Стриптиз перед зеркалом возбуждал ее с тринадцати лет.

Она подмигнула своему нагому отражению:

— Лили, какая ты дрянь… Но до чего же красивая…

Глава 34

Джоана сидела у постели Марисабель и гладила ее по голове. Словно наверстывала годы и годы, когда ее рука была разлучена с волосами дочери.

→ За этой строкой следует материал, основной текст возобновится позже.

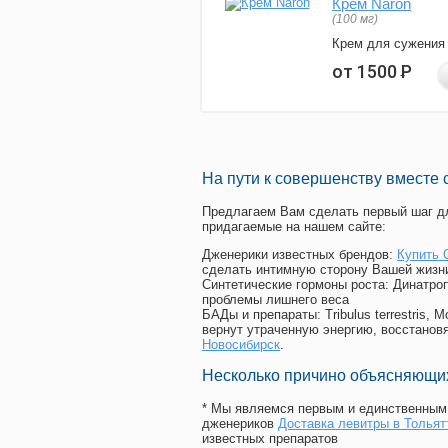
Крем Naron
(100 мг)
Крем для сужения
от 1500
Р
На пути к совершенству вместе 
Предлагаем Вам сделать первый шаг дл
придагаемые на нашем сайте:
Дженерики известных брендов:
Купить 
сделать интимную сторону Вашей жизн
Синтетические гормоны роста
: Динатро
проблемы лишнего веса
БАДы и препараты:
Tribulus terrestris
вернут утраченную энергию, восстановя
Новосибирск
.
Несколько причино объясняющих
* Мы являемся первым и единственным 
дженериков
Доставка левитры в Тольят
известных препаратов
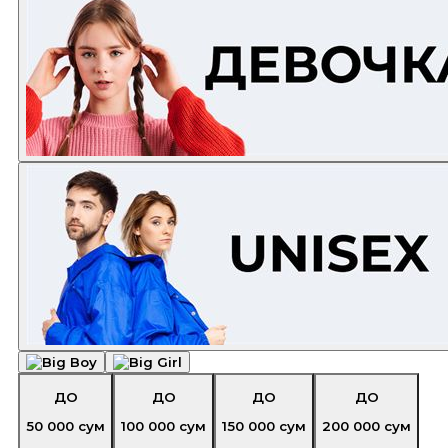
ДО
ДО
ДО
ДО
50 000
сум
100 000
сум
150 000
сум
200 000
сум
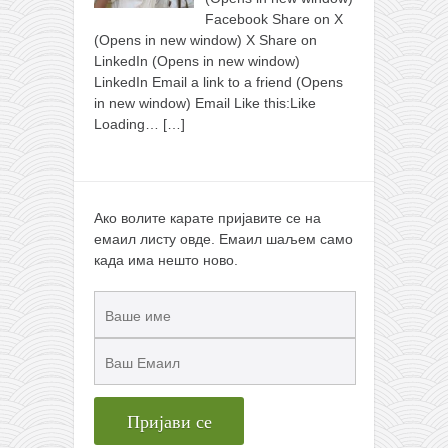
Facebook Share on X
(Opens in new window) X Share on
LinkedIn (Opens in new window)
LinkedIn Email a link to a friend (Opens
in new window) Email Like this:Like
Loading…
[…]
Ако волите карате пријавите се на
емаил листу овде. Емаил шаљем само
када има нешто ново.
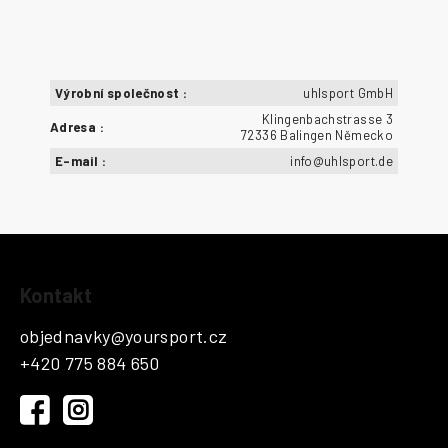
Výrobní společnost
:
uhlsport GmbH
Klingenbachstrasse 3
Adresa
:
72336 Balingen Německo
E-mail
:
info@uhlsport.de
Z
Kontakt
á
p
objednavky
@
yoursport.cz
a
+420 775 884 650
t
í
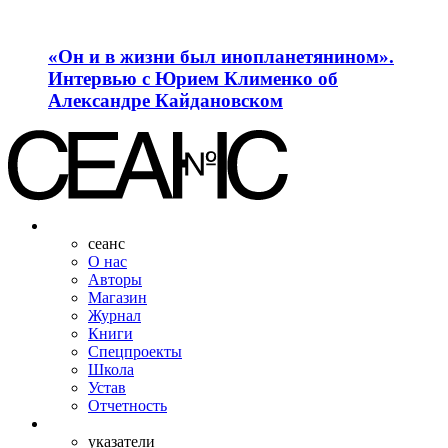
«Он и в жизни был инопланетянином».
Интервью с Юрием Клименко об
Александре Кайдановском
сеанс
О нас
Авторы
Магазин
Журнал
Книги
Спецпроекты
Школа
Устав
Отчетность
указатели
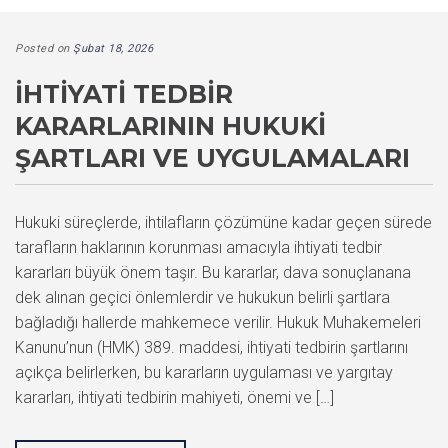
Posted on
Şubat 18, 2026
İHTIYATI TEDBIR
KARARLARININ HUKUKI
ŞARTLARI VE UYGULAMALARI
Hukuki süreçlerde, ihtilafların çözümüne kadar geçen sürede
tarafların haklarının korunması amacıyla ihtiyati tedbir
kararları büyük önem taşır. Bu kararlar, dava sonuçlanana
dek alınan geçici önlemlerdir ve hukukun belirli şartlara
bağladığı hallerde mahkemece verilir. Hukuk Muhakemeleri
Kanunu’nun (HMK) 389. maddesi, ihtiyati tedbirin şartlarını
açıkça belirlerken, bu kararların uygulaması ve yargıtay
kararları, ihtiyati tedbirin mahiyeti, önemi ve […]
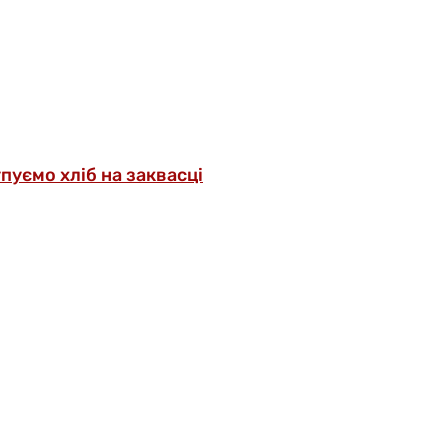
упуємо хліб на заквасці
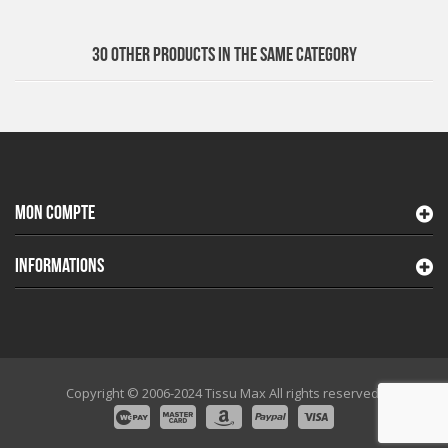
30 OTHER PRODUCTS IN THE SAME CATEGORY
MON COMPTE
INFORMATIONS
Copyright © 2006-2024 Tissu Max All rights reserved.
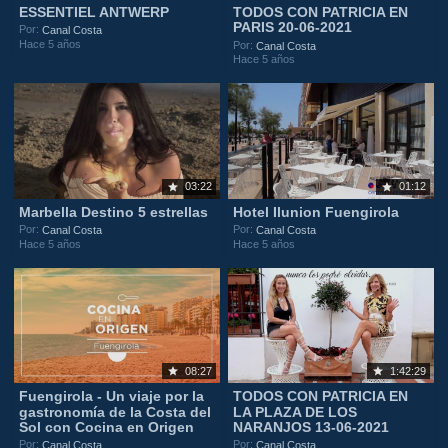
ESSENTIEL ANTWERP
TODOS CON PATRICIA EN
PARIS 20-06-2021
Por:
Canal Costa
Hace 5 años
Por:
Canal Costa
Hace 5 años
03:22
01:12
Marbella Destino 5 estrellas
Hotel Ilunion Fuengirola
Por:
Por:
Canal Costa
Canal Costa
Hace 5 años
Hace 5 años
08:27
1:42:29
Fuengirola - Un viaje por la
TODOS CON PATRICIA EN
gastronomía de la Costa del
LA PLAZA DE LOS
Sol con Cocina en Origen
NARANJOS 13-06-2021
Por:
Por:
Canal Costa
Canal Costa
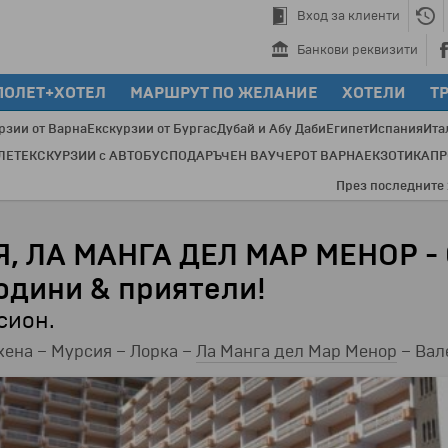
Вход за клиенти
Банкови реквизити
ПОЛЕТ+ХОТЕЛ
МАРШРУТ ПО ЖЕЛАНИЕ
ХОТЕЛИ
Т
рзии от Варна
Екскурзии от Бургас
Дубай и Абу Даби
Египет
Испания
Ита
ЛЕТ
ЕКСКУРЗИИ с АВТОБУС
ПОДАРЪЧЕН ВАУЧЕР
ОТ ВАРНА
ЕКЗОТИКА
П
През последните 20 години с Бохе
Я, ЛА МАНГА ДЕЛ МАР МЕНОР -
години & приятели!
сион.
хена – Мурсия – Лорка –
Ла Манга дел Мар Менор
– Вал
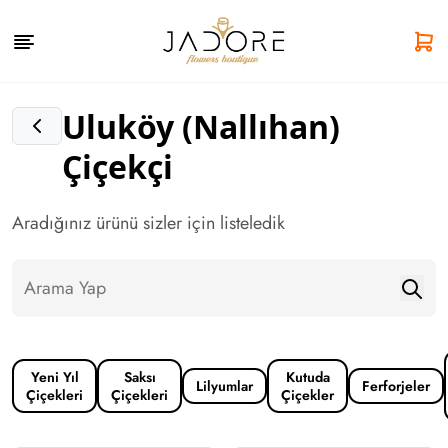
Uluköy (Nallıhan)
Çiçekçi
Aradığınız ürünü sizler için listeledik
Yeni Yıl
Saksı
Kutuda
Lilyumlar
Ferforjeler
Çiçekleri
Çiçekleri
Çiçekler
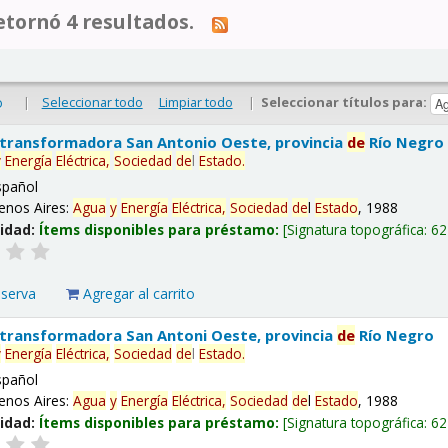
tornó 4 resultados.
|
Seleccionar todo
Limpiar todo
|
Seleccionar títulos para:
o
 transformadora San Antonio Oeste, provincia
de
Río Negro
y
Energía
Eléctrica,
Sociedad
de
l
Estado
.
spañol
enos Aires:
Agua
y
Energía
Eléctrica,
Sociedad
de
l
Estado
, 1988
lidad:
Ítems disponibles para préstamo:
Signatura topográfica:
62
eserva
Agregar al carrito
 transformadora San Antoni Oeste, provincia
de
Río Negro
y
Energía
Eléctrica,
Sociedad
de
l
Estado
.
spañol
enos Aires:
Agua
y
Energía
Eléctrica,
Sociedad
de
l
Estado
, 1988
lidad:
Ítems disponibles para préstamo:
Signatura topográfica:
62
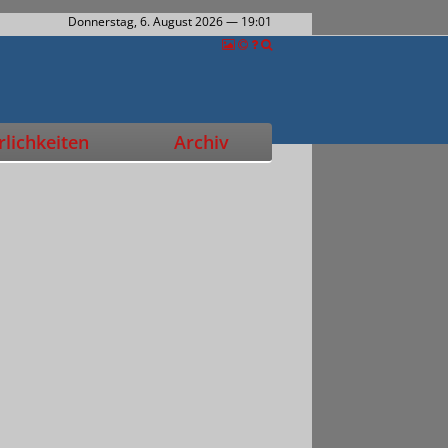
Donnerstag, 6. August 2026
— 19:01
lichkeiten
Archiv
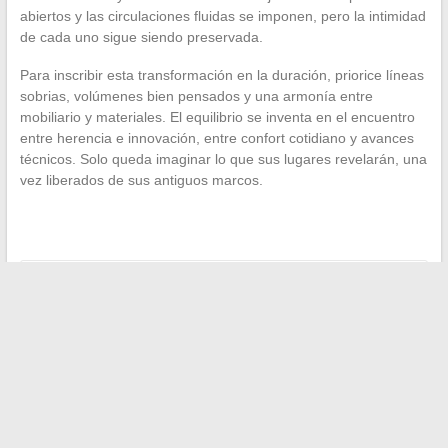
abiertos y las circulaciones fluidas se imponen, pero la intimidad
de cada uno sigue siendo preservada.
Para inscribir esta transformación en la duración, priorice líneas
sobrias, volúmenes bien pensados y una armonía entre
mobiliario y materiales. El equilibrio se inventa en el encuentro
entre herencia e innovación, entre confort cotidiano y avances
técnicos. Solo queda imaginar lo que sus lugares revelarán, una
vez liberados de sus antiguos marcos.
←
Todas las etapas clave para mover y replantar un olivo de
forma segura
Consejos esenciales para cuidar de su salud a diario
→
Buscar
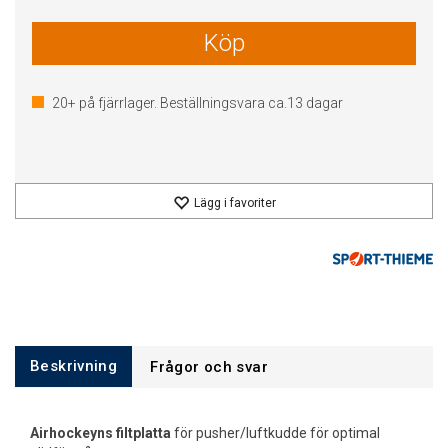
Köp
20+
på fjärrlager. Beställningsvara ca.
13
dagar
Lägg i favoriter
Beskrivning
Frågor och svar
Airhockeyns filtplatta
för pusher/luftkudde för optimal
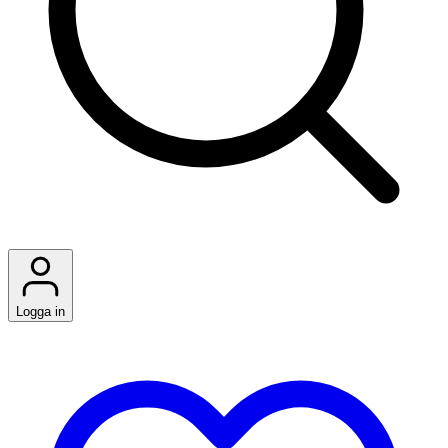
Logga in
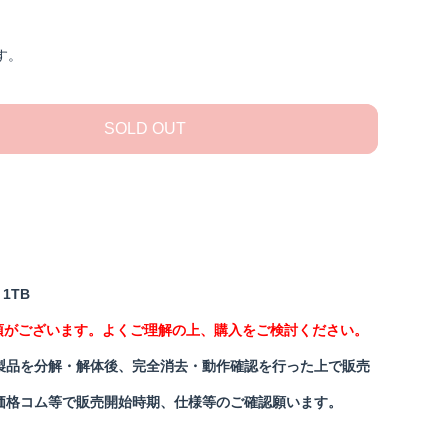
す。
SOLD OUT
/ 1TB
項がございます。よくご理解の上、購入をご検討ください。
製品を分解・解体後、完全消去・動作確認を行った上で販売
価格コム等で販売開始時期、仕様等のご確認願います。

Сколько раз она пыталась вызвать в сознании образ девочки. Долгие годы она заглядывалась на чужих дочерей, выискивая самые красивые лица. Переходя от возраста к возрасту, она выбирала в этой взрослеющей череде чужих детей лицо для своей дочери. Но даже самые красивые девушки, на которых она заглядывалась в последние годы, уступали в красоте ее Марисабель.

Бедная…

Случайный звонок Джоаны из маленького бразильского города был как нельзя кстати: Марианна попросила ее тут же приехать. Ничего особенного, но ее присутствие было бы полезным для выздоровления Марисабель. Врач уложил ее. У нее был нервный срыв.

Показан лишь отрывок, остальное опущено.